The Jewish Chronicle reports on another unmeritorious complainant:
HOLOCAUST-denier David Irving claims he is preparing to serve court papers on the American historian he unsuccessfully sued for libel in London’s High Court eight years ago.
This week, the JC learned that the discredited historian, who last year served part of a three-year sentence in an Austrian jail for breaching the country’s Holocaust-denial laws, emailed Deborah Lipstadt informing her he intended to institute unspecified court proceedings against her.... He would not divulge why he was planning to bring his latest threatened action, but confirmed that they were not related to libel.
My reader David Irving has a predilection for bluster. He wrote to The Times a few months ago to complain about an article of mine that accurately remarked that his book on the bombing of Dresden had been discredited. I suppose it's a small mercy that the racist faker plainly doesn't any longer dispute the judgement of Mr Justice Gray that he is "a right-wing pro-Nazi polemicist" whose political agenda "disposes him, where he deems it necessary, to manipulate the historical record in order to make it conform with his political beliefs".

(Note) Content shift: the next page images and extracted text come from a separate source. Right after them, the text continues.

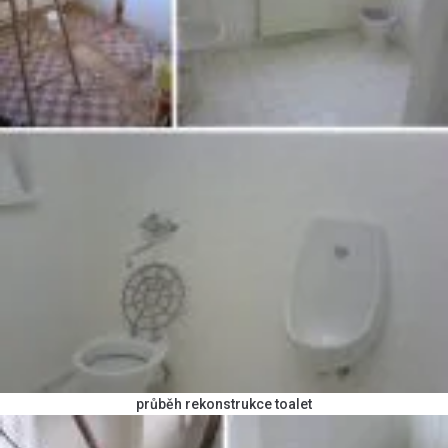
průběh rekonstrukce toalet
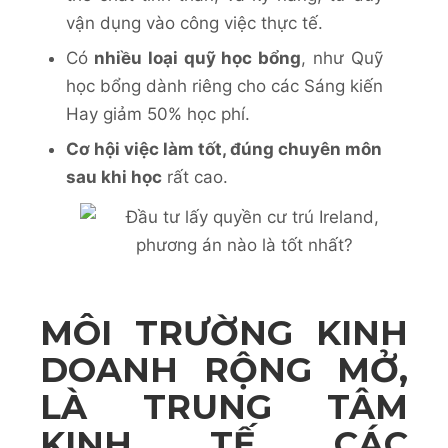
vận dụng vào công việc thực tế.
Có
nhiều loại quỹ học bổng
, như Quỹ
học bổng dành riêng cho các Sáng kiến
Hay giảm 50% học phí.
Cơ hội việc làm tốt, đúng chuyên môn
sau khi học
rất cao.
MÔI TRƯỜNG KINH
DOANH RỘNG MỞ,
LÀ TRUNG TÂM
KINH TẾ CÁC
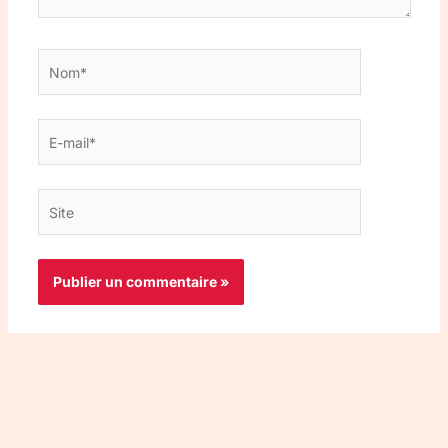
Nom*
E-
mail*
Site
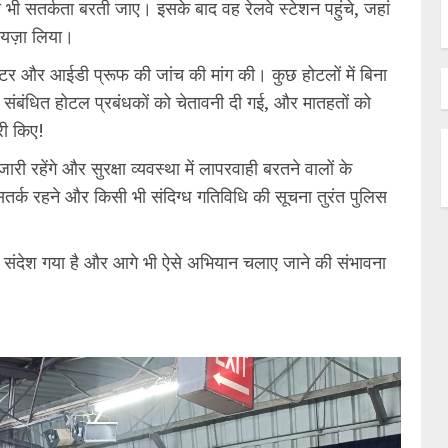
 भी सतर्कता बरती जाए। इसके बाद वह रेलवे स्टेशन पहुंचे, जहां
 जायज़ा लिया।
जिस्टर और आईडी प्रूफ की जांच की मांग की। कुछ होटलों में बिना
र संबंधित होटल प्रबंधकों को चेतावनी दी गई, और मातहतों को
री किए!
रहेंगे और सुरक्षा व्यवस्था में लापरवाही बरतने वालों के
तर्क रहने और किसी भी संदिग्ध गतिविधि की सूचना तुरंत पुलिस
का संदेश गया है और आगे भी ऐसे अभियान चलाए जाने की संभावना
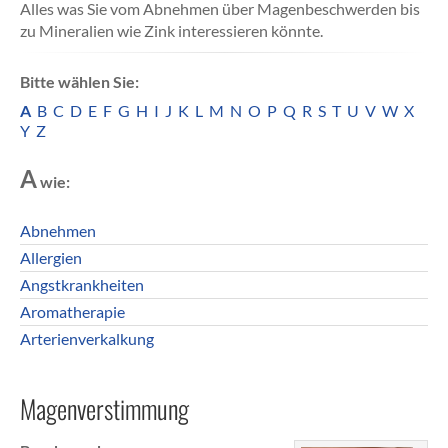
Alles was Sie vom Abnehmen über Magenbeschwerden bis
zu Mineralien wie Zink interessieren könnte.
Bitte wählen Sie:
A
B
C
D
E
F
G
H
I
J
K
L
M
N
O
P
Q
R
S
T
U
V
W
X
Y
Z
A
wie:
Abnehmen
Allergien
Angstkrankheiten
Aromatherapie
Arterienverkalkung
Magenverstimmung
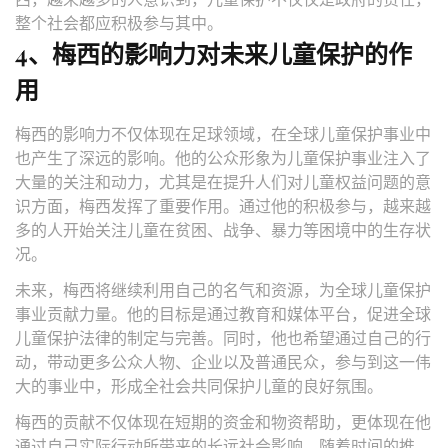
整个社会都应积极参与其中。
4、梅西的影响力对未来儿童保护的作
用
梅西的影响力不仅体现在足球领域，在全球儿童保护事业中
也产生了深远的影响。他的公众形象为儿童保护事业注入了
大量的关注和动力，尤其是在提升人们对儿童权益问题的意
识方面，梅西发挥了重要作用。通过他的积极参与，越来越
多的人开始关注儿童在贫困、战争、暴力等困境中的生存状
况。
未来，梅西将继续利用自己的名气和资源，为全球儿童保护
事业贡献力量。他的目标是通过教育和媒体平台，促进全球
儿童保护法律的制定与完善。同时，他也希望通过自己的行
动，带动更多公众人物、企业以及普通民众，参与到这一伟
大的事业中，形成全社会共同保护儿童的良好氛围。
梅西的贡献不仅体现在短期的资金和物资帮助，更体现在他
通过自己实际行动所带来的长远社会影响。随着时间的推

Speaking of David Irving, I should report that my unsolicited correspondent one Jonathan Burgess, who wrote to me of Irving's supposed prescience, appears to have abandoned altogether his threats of libel action after I described him - plainly accurately - as a racist. Likewise another litigiously minded nutter, the pseudonymous Joseph Ball, whose exculpation of the record of Chairman Mao I likened - again, plainly accurately - to Holocaust denial. My estimable libel lawyer appears thus to have got to the end of the year without having been called on to respond on my behalf to any complaints about material on this site or elsewhere. Readers may recall that previous complainants have included the pro-Milosevic blogger and female impersonator Neil Clark, whom I exposed for misrepresenting source material to one newspaper and then lying directly to another newspaper in a forlorn attempt to cover it up. Life has been marginally less interesting this year in the absence of Mr Clark's extensive threats and enterprisingly original attempts to bring them to fruition, but I settle for the outcome nonetheless.